PROBLEM: Copy each line of the entries that contains the word "було".

_ _ _

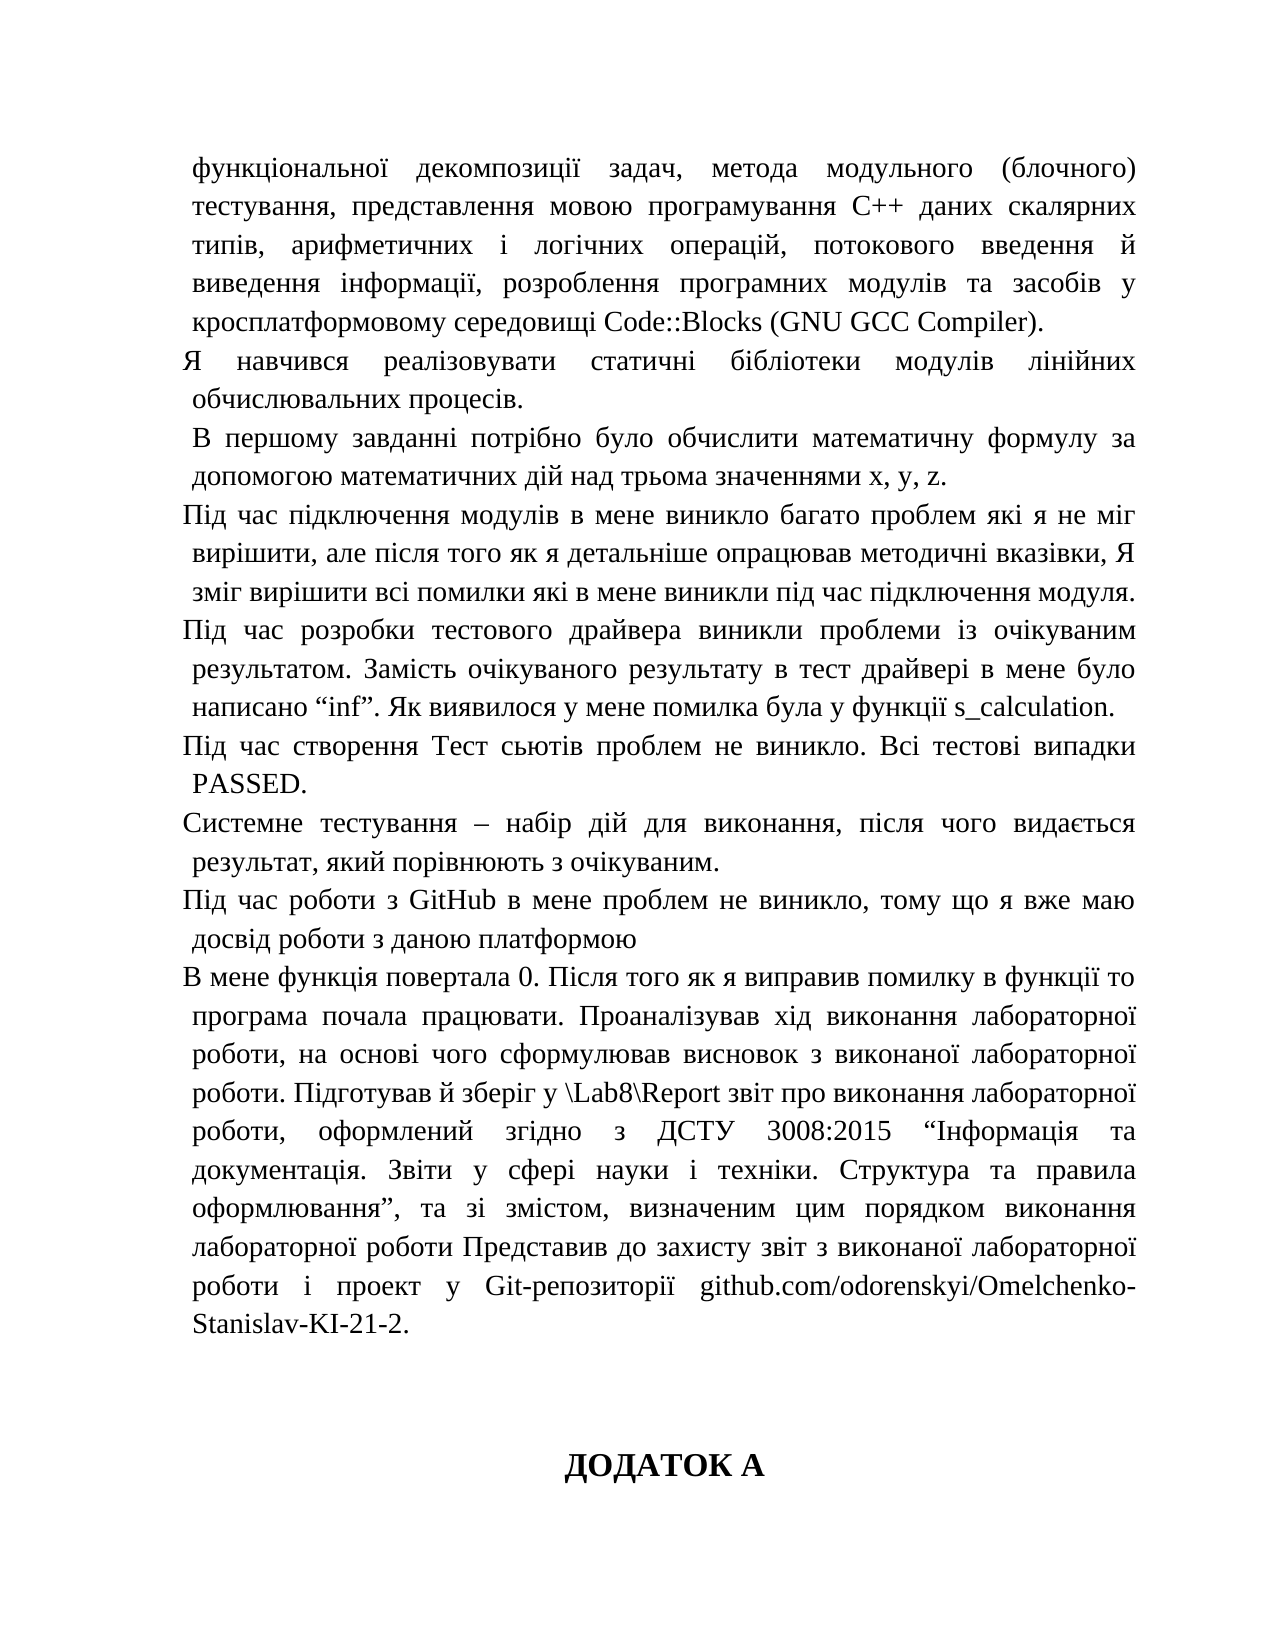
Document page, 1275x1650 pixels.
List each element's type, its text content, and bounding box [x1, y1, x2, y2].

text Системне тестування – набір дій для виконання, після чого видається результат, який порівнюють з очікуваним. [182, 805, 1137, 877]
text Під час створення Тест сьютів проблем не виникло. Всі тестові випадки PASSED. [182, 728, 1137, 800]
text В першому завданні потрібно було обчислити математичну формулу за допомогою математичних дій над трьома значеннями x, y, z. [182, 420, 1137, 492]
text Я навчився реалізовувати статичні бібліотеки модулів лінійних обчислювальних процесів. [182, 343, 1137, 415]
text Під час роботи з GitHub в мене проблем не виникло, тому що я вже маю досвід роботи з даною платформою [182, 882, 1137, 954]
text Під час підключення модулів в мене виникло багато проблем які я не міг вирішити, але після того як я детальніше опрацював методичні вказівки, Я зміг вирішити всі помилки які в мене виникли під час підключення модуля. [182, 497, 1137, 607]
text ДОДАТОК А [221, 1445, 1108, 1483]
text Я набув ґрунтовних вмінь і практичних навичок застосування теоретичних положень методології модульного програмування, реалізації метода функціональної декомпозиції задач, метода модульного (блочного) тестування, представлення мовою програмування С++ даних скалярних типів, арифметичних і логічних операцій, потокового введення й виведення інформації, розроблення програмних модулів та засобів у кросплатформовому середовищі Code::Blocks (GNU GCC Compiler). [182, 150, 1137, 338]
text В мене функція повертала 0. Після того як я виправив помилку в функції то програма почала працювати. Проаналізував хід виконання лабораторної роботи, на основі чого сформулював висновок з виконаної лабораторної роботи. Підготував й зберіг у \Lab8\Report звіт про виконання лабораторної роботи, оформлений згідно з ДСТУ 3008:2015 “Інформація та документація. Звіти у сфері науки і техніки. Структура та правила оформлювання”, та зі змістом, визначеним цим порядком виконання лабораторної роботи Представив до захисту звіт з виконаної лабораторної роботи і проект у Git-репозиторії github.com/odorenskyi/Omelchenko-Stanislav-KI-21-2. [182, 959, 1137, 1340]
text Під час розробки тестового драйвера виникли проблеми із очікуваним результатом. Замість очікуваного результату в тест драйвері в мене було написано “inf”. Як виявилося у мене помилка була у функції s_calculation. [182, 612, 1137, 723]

_ _ _

SOLUTION FOR THIS PROBLEM:
text В першому завданні потрібно було обчислити математичну формулу за допомогою математичних дій над трьома значеннями x, y, z. [182, 420, 1137, 492]
text Під час розробки тестового драйвера виникли проблеми із очікуваним результатом. Замість очікуваного результату в тест драйвері в мене було написано “inf”. Як виявилося у мене помилка була у функції s_calculation. [182, 612, 1137, 723]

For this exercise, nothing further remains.